▶ [EXERCISE]: Return each line of the material that contains the word "currency". Match case exactly.
(EXCERPTED RECORDS begins)
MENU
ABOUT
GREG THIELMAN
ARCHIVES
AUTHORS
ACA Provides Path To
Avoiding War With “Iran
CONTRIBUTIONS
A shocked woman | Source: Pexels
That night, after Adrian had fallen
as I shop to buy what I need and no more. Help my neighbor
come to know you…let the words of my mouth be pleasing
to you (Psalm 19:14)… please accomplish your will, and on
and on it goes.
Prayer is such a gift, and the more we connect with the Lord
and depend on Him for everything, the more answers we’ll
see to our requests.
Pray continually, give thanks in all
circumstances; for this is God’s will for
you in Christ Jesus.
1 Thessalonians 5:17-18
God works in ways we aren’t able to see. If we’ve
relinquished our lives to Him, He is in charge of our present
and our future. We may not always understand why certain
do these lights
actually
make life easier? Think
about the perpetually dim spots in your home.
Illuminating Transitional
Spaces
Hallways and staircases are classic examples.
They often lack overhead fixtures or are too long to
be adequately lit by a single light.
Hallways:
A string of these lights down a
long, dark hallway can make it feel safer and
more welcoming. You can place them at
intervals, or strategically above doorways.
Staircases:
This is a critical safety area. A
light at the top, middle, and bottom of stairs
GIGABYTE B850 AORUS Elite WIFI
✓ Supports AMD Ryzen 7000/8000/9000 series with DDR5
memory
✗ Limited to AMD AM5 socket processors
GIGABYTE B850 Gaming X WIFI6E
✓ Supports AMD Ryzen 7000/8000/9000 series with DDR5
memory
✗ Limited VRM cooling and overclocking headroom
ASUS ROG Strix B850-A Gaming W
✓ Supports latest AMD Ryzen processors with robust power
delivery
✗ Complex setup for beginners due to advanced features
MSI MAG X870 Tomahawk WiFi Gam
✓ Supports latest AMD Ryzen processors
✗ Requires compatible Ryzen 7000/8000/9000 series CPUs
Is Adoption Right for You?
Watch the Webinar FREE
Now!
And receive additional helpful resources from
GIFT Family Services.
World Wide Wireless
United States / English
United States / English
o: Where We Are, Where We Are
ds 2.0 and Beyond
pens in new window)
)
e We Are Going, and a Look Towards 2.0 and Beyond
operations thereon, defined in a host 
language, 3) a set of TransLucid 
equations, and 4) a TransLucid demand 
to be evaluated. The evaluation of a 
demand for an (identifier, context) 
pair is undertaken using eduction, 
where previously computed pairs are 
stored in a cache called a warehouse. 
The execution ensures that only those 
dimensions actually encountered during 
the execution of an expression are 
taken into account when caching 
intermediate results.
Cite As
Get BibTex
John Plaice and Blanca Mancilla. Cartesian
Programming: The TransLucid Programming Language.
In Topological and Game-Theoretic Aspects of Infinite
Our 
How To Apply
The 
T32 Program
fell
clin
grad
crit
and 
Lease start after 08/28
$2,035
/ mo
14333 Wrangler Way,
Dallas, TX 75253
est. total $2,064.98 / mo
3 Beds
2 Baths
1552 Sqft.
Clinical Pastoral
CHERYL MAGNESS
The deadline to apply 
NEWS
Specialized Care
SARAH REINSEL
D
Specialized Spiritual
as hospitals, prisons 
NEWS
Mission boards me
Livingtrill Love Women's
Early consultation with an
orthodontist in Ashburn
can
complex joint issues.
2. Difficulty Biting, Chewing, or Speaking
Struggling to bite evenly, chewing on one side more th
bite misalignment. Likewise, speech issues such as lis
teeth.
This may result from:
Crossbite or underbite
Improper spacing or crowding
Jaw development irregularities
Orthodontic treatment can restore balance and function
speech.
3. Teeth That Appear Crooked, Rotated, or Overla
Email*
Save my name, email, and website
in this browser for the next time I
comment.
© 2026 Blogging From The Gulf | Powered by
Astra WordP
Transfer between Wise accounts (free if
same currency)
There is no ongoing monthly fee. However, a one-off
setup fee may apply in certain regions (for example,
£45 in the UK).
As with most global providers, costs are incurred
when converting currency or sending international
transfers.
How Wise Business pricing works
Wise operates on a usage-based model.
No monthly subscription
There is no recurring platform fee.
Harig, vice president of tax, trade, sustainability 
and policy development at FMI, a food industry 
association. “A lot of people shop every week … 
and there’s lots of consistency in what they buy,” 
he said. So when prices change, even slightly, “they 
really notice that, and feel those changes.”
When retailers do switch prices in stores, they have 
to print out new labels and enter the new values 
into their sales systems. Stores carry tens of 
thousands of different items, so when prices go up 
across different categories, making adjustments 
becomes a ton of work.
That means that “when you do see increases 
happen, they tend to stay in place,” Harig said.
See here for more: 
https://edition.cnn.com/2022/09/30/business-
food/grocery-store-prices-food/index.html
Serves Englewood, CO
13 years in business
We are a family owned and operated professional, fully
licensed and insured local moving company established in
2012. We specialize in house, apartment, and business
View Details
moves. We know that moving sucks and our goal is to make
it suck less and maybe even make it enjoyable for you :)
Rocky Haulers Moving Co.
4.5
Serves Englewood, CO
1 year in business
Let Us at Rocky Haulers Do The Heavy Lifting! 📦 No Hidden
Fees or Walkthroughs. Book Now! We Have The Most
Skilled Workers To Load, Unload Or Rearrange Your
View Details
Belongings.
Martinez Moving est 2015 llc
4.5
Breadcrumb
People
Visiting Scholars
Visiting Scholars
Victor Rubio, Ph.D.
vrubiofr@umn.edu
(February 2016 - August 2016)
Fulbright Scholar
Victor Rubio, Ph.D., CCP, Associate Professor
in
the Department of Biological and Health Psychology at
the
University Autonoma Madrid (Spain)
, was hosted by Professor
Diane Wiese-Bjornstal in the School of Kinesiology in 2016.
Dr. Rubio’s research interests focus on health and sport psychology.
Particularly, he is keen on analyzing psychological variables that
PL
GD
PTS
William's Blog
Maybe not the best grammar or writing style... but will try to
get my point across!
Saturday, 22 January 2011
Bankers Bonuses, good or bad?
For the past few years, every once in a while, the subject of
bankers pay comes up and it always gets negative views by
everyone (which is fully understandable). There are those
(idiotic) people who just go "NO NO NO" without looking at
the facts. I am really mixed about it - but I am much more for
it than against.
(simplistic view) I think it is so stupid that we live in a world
(EXCERPTED RECORDS ends)
▶ [OUTPUT FOR THIS TASK]:
same currency)
when converting currency or sending international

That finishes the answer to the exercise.